Work request ::
Look through the material below. Return exactly the lines from the one with "TASK-79, due: Jul 26 -> Jul 25" through the one with "TASK-230, owner: Michiel", both included.

Exercise input ::
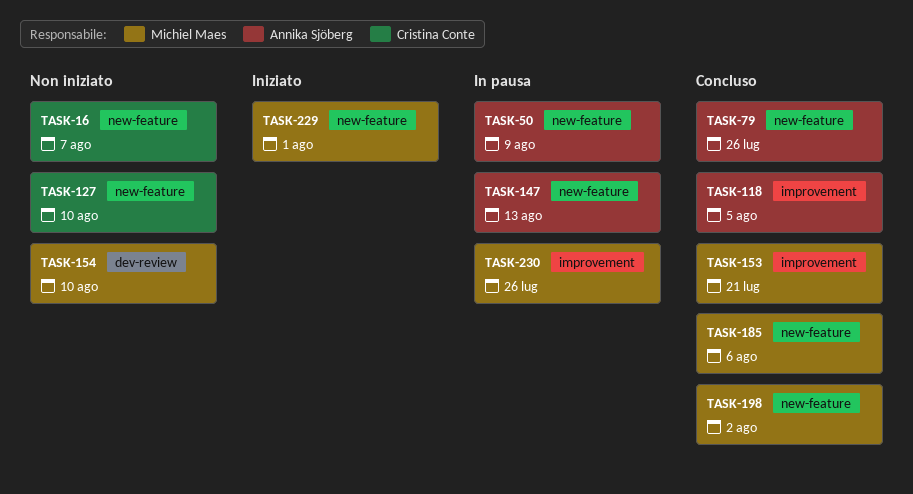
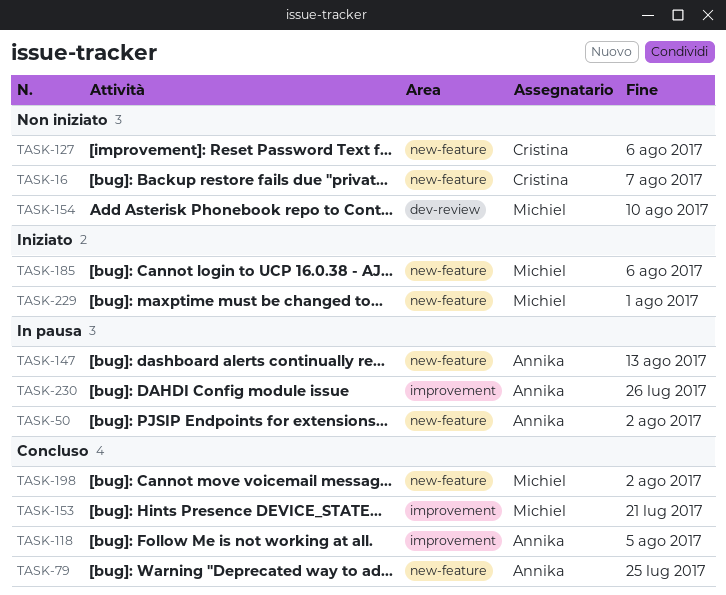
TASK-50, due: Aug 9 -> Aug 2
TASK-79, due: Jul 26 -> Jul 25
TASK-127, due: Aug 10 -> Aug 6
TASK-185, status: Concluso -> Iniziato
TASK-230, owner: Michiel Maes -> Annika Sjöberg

* * *

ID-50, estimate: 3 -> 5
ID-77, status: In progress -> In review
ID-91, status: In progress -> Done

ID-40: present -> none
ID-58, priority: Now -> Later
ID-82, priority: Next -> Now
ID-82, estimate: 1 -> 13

Reply to the task ::
TASK-79, due: Jul 26 -> Jul 25
TASK-127, due: Aug 10 -> Aug 6
TASK-185, status: Concluso -> Iniziato
TASK-230, owner: Michiel Maes -> Annika Sjöberg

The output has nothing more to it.